Instructions for the task: Rewrite the entries from the line that contains "climatisation" through the line that contains "Poids : 1 kg", replacing "Noir" with "Rouge" and changing nothing else. Leave the pictures out.

Extracted information:
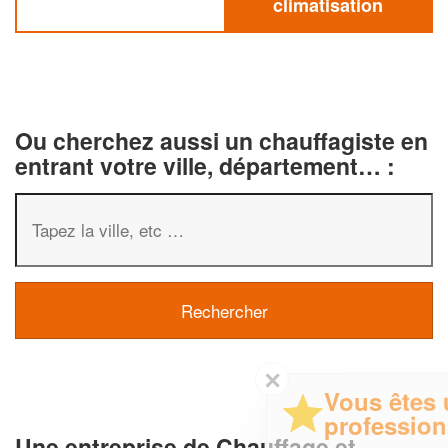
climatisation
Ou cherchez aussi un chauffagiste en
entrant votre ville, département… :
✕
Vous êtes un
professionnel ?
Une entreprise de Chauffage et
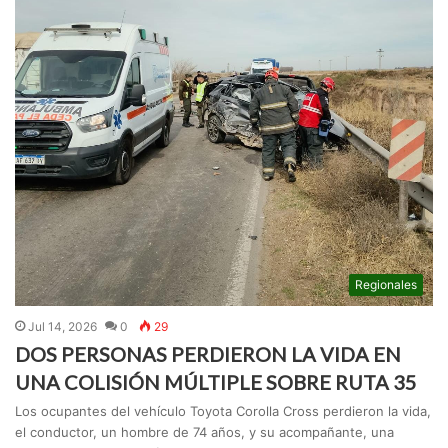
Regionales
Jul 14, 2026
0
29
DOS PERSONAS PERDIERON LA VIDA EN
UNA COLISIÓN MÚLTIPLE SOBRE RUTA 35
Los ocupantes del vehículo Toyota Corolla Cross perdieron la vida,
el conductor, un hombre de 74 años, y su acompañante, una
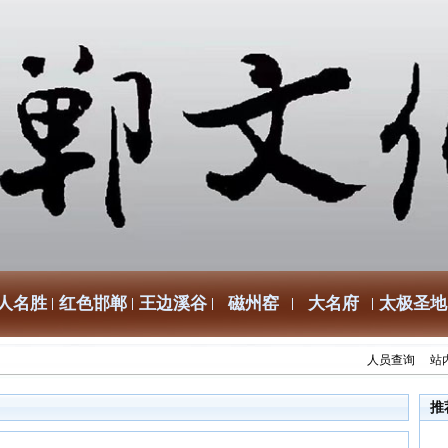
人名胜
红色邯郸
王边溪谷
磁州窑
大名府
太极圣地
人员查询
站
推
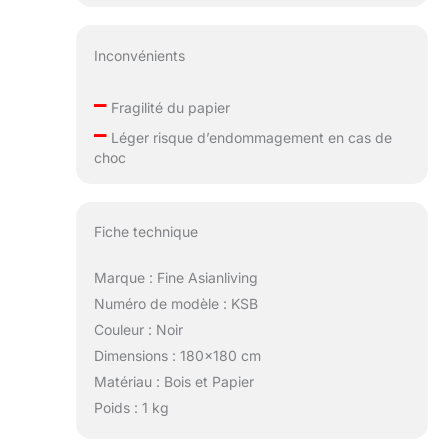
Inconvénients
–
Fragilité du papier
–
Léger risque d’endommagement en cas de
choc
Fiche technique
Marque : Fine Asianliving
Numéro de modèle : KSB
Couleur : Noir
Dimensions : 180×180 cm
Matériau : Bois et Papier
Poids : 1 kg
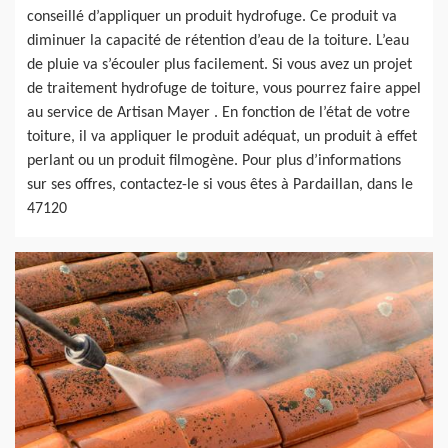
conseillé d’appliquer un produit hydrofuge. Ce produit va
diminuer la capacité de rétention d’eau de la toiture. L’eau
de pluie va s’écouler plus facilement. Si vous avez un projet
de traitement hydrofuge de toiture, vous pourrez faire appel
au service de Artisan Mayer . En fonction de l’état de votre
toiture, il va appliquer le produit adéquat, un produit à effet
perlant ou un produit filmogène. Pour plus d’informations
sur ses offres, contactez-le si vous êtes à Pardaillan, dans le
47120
--
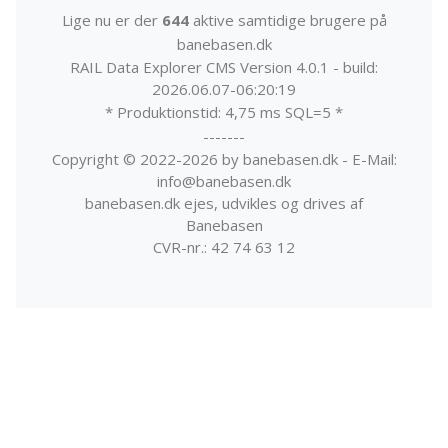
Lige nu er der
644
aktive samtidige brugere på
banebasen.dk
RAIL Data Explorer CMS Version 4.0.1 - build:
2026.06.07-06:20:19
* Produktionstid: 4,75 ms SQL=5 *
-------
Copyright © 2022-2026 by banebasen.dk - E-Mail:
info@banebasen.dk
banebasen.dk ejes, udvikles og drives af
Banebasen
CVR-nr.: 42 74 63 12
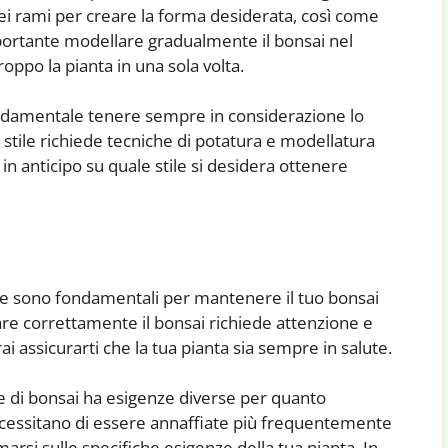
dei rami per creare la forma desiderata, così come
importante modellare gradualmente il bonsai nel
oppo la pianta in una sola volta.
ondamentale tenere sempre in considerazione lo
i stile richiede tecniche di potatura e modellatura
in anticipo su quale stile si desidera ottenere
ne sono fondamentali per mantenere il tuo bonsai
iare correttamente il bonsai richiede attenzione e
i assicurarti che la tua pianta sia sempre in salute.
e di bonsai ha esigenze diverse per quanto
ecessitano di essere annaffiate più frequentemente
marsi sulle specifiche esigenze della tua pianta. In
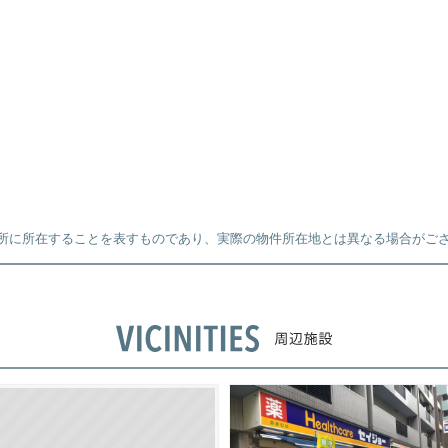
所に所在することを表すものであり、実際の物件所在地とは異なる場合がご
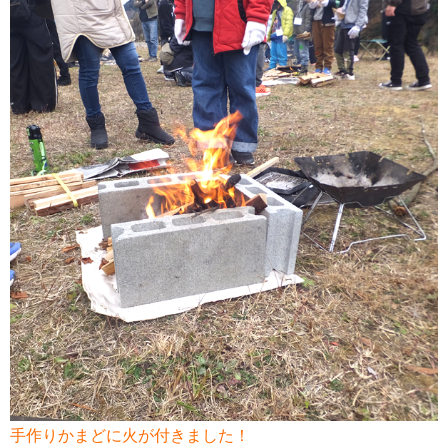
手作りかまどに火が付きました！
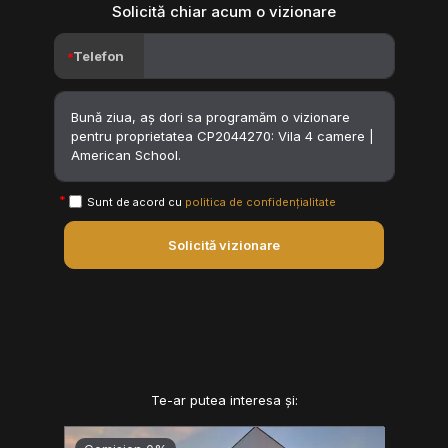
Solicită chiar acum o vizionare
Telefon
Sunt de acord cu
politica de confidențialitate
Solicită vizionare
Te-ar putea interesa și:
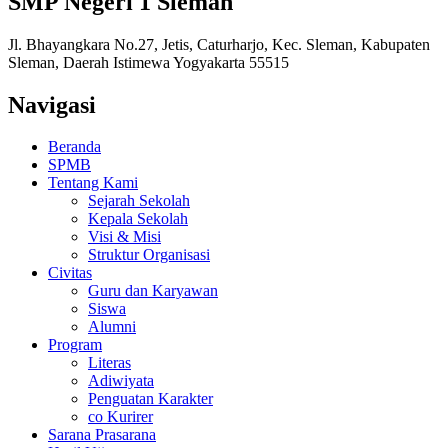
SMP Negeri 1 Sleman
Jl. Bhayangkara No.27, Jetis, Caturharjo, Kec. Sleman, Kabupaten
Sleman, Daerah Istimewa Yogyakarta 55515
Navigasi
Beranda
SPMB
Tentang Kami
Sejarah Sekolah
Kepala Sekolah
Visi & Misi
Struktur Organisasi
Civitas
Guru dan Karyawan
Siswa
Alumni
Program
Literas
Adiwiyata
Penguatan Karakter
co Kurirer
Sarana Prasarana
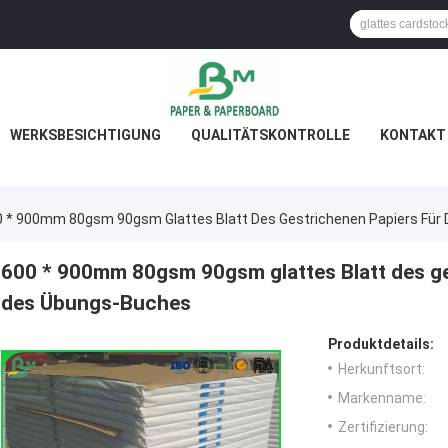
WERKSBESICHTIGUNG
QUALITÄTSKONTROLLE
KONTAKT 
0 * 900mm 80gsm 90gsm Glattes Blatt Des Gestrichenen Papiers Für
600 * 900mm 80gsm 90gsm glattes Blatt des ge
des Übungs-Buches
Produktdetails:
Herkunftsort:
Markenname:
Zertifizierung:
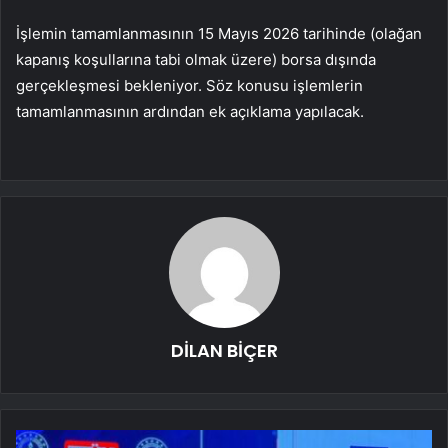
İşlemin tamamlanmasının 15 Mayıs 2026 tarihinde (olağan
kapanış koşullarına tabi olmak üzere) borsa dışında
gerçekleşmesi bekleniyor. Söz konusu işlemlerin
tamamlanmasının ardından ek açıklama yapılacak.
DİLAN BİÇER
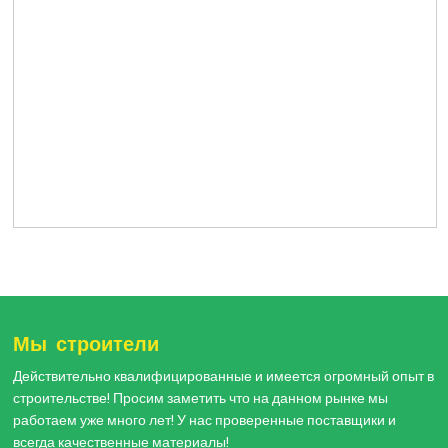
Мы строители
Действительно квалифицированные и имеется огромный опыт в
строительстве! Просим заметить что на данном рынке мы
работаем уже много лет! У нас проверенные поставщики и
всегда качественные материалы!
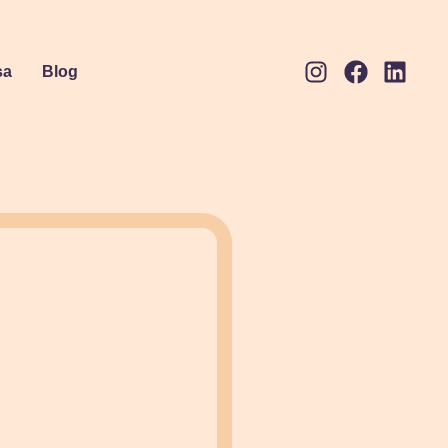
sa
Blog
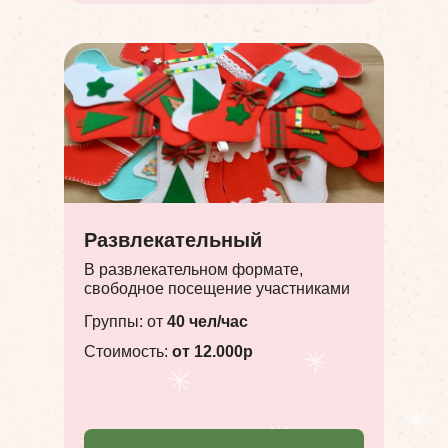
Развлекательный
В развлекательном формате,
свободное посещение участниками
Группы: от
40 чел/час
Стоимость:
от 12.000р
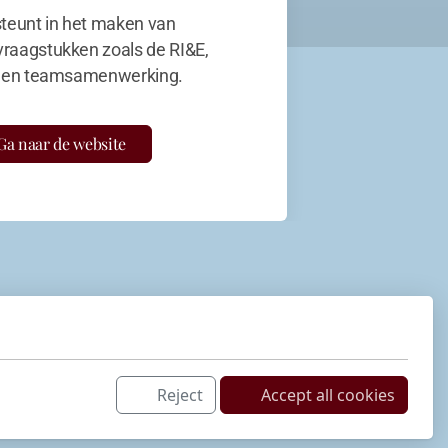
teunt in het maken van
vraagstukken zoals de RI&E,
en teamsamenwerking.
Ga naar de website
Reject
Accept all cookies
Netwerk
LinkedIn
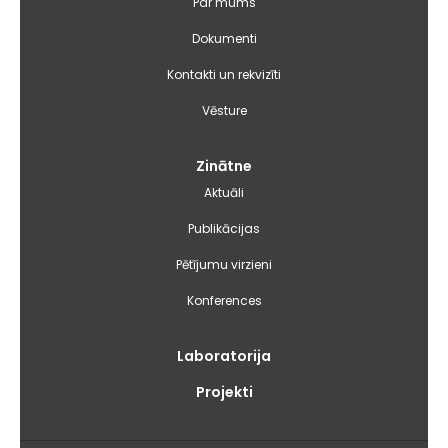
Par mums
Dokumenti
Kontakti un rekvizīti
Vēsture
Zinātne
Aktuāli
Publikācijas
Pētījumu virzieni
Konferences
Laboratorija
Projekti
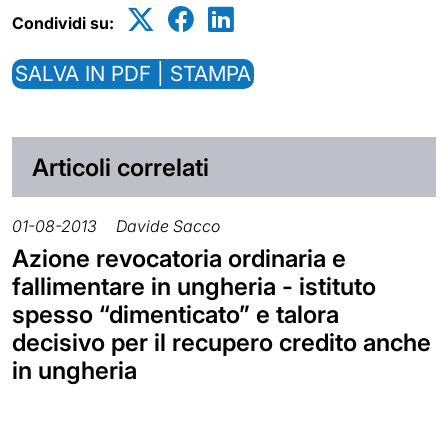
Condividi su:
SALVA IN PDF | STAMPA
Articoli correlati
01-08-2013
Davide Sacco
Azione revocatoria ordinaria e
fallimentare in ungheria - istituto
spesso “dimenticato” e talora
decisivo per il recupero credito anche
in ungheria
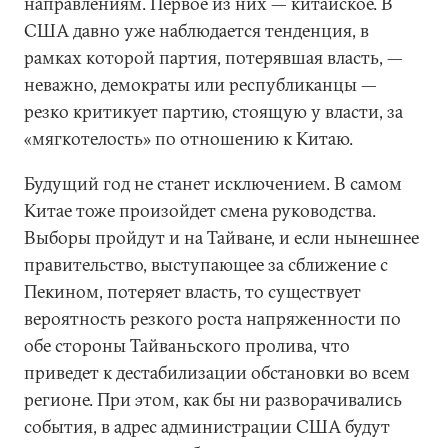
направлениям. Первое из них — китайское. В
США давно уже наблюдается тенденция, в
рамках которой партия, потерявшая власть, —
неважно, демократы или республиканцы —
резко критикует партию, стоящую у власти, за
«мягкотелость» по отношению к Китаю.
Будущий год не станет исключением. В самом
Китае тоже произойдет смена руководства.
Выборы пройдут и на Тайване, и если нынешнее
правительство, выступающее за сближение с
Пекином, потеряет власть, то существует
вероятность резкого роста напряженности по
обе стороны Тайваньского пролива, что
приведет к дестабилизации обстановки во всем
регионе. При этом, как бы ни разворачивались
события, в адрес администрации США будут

Problem solution:
climatisation
Ou cherchez aussi un chauffagiste en
entrant votre ville, département… :
✕
Vous êtes un
professionnel ?
Une entreprise de Chauffage et
Regionales
Jul 14, 2026
0
29
DOS PERSONAS PERDIERON LA VIDA EN
UNA COLISIÓN MÚLTIPLE SOBRE RUTA 35
Los ocupantes del vehículo Toyota Corolla Cross perdieron la vida,
el conductor, un hombre de 74 años, y su acompañante, una
人名胜
红色邯郸
王边溪谷
磁州窑
大名府
太极圣地
人员查询
站
推
Inconvénients
–
Fragilité du papier
–
Léger risque d’endommagement en cas de
choc
Fiche technique
Marque : Fine Asianliving
Numéro de modèle : KSB
Couleur : Rouge
Dimensions : 180×180 cm
Matériau : Bois et Papier
Poids : 1 kg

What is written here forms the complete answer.